* PROBLEM DETAILS
Check each line of the material below for "down". Report how many have it, with no other words.

* SOURCE INFORMATION
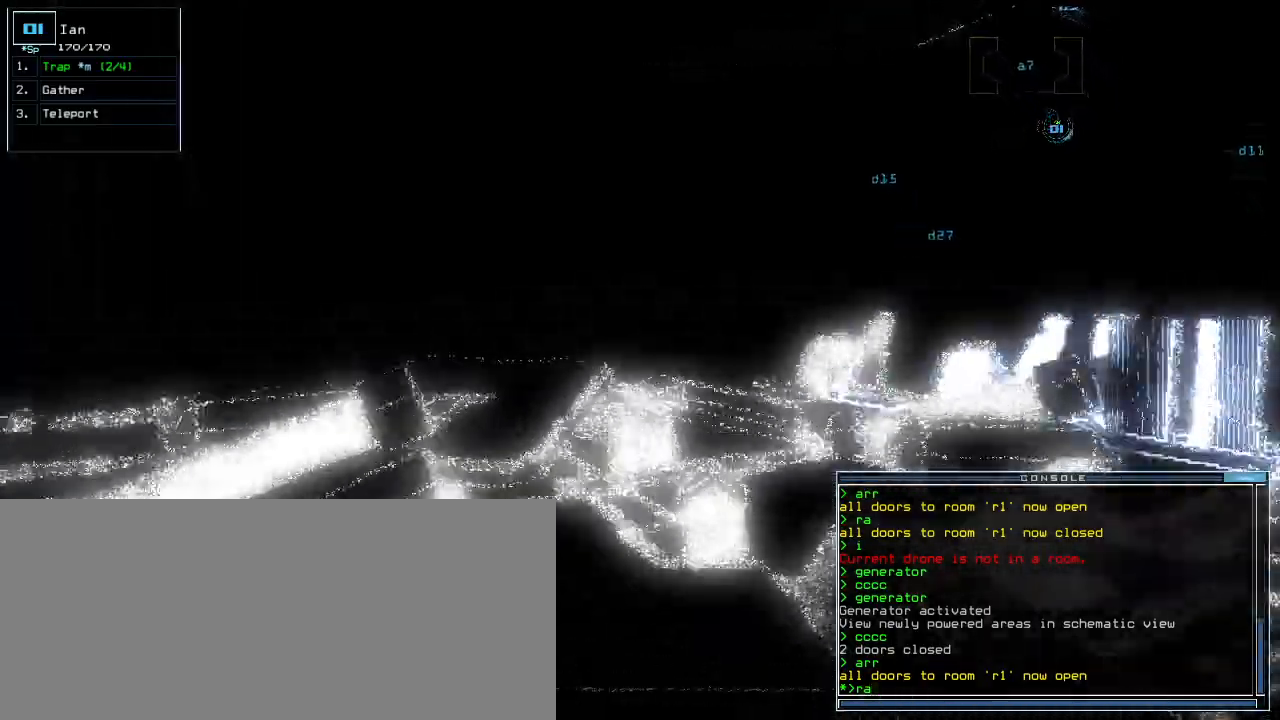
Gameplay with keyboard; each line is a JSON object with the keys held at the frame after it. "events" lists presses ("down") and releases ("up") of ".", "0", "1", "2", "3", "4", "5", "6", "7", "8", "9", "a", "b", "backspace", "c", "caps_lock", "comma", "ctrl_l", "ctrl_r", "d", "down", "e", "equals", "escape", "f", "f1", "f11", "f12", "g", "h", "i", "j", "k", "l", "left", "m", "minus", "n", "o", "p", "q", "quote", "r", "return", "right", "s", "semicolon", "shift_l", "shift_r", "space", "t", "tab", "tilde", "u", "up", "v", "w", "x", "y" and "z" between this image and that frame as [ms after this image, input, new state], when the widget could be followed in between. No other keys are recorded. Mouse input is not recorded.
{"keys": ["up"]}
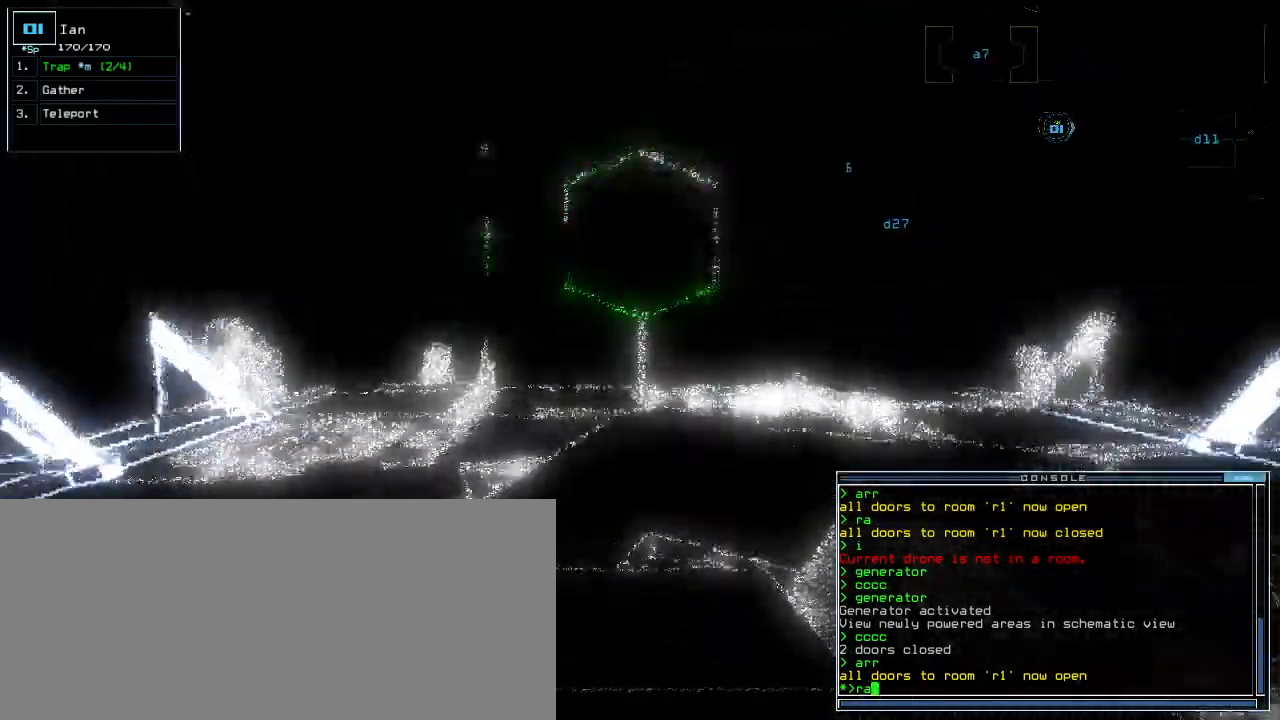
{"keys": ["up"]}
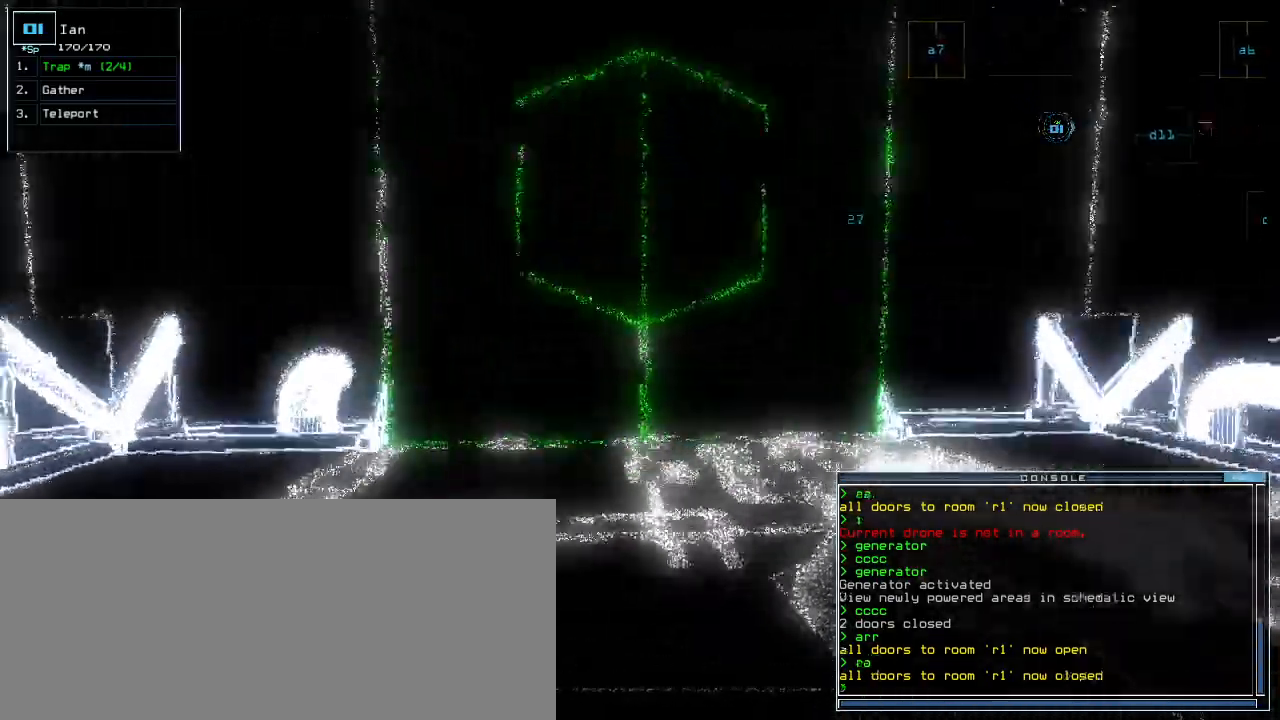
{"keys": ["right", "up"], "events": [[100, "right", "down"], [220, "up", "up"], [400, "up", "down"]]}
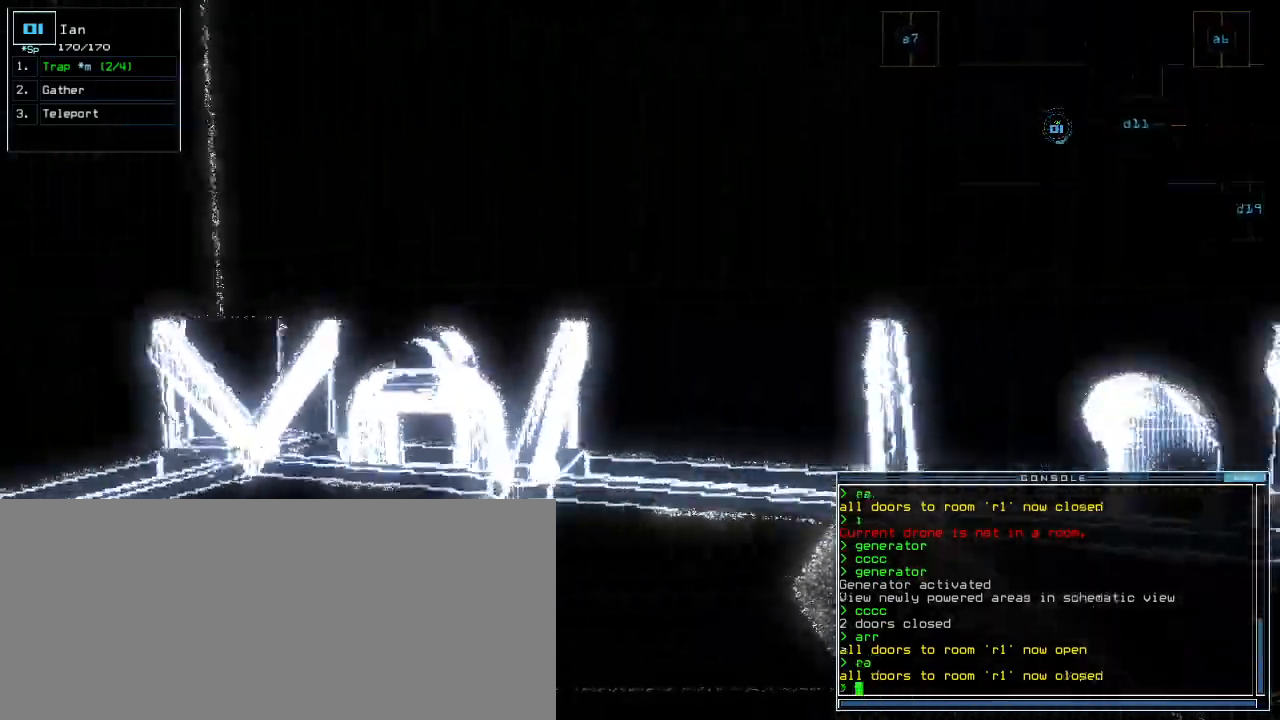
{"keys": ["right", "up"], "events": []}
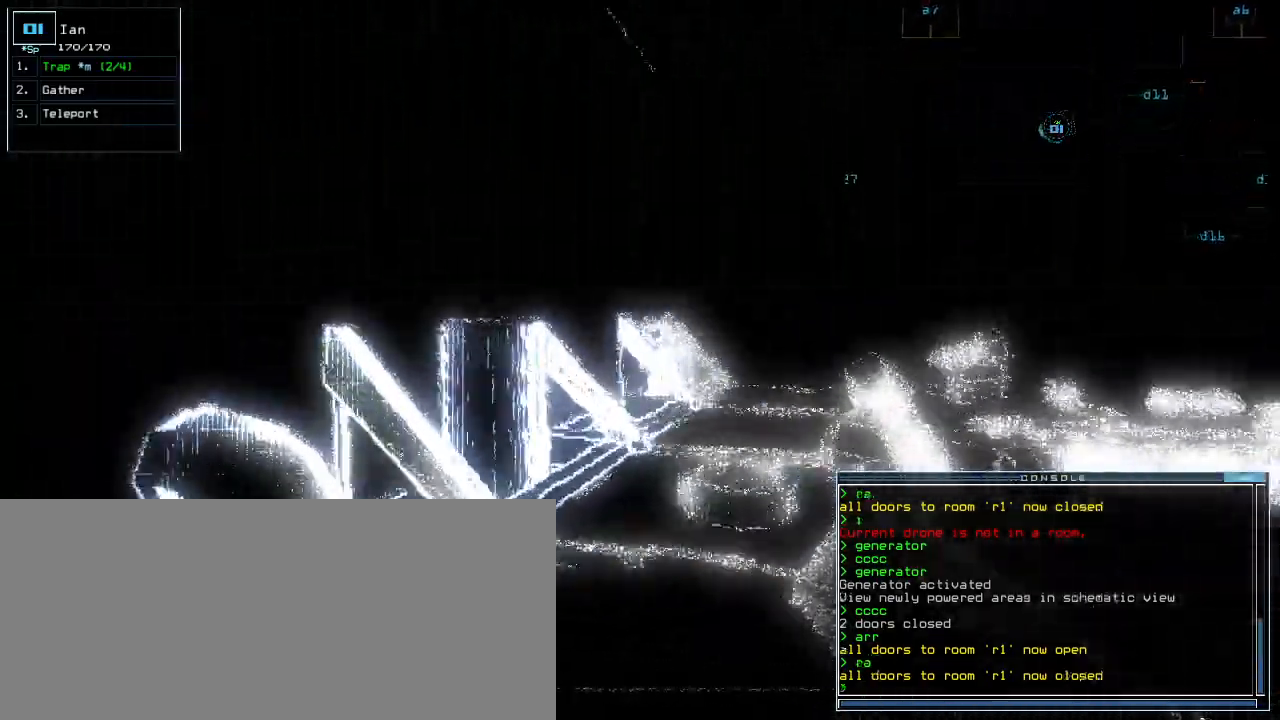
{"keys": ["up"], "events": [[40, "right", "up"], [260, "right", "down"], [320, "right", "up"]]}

* FINAL ANSWER
3